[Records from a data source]
━━━

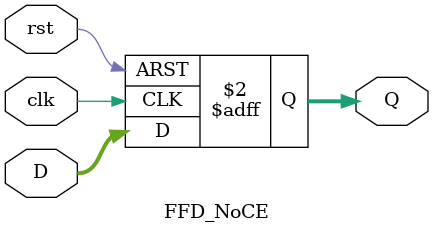
<source format=v>
module FFD_NoCE
	# (parameter W = 16)
	(
		input wire clk, 
		input wire rst, 
		input wire [W-1:0] D, 
		output reg [W-1:0] Q 
    );
	always @(posedge clk, posedge rst)
		if(rst)
			Q <= 0;
		else
			Q <= D;
endmodule
</source>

━━━

**WHAT IS REQUIRED:** Gather each line in the entries above where the string "input" is found.

**OUTPUT:**
		input wire clk, 
		input wire rst, 
		input wire [W-1:0] D, 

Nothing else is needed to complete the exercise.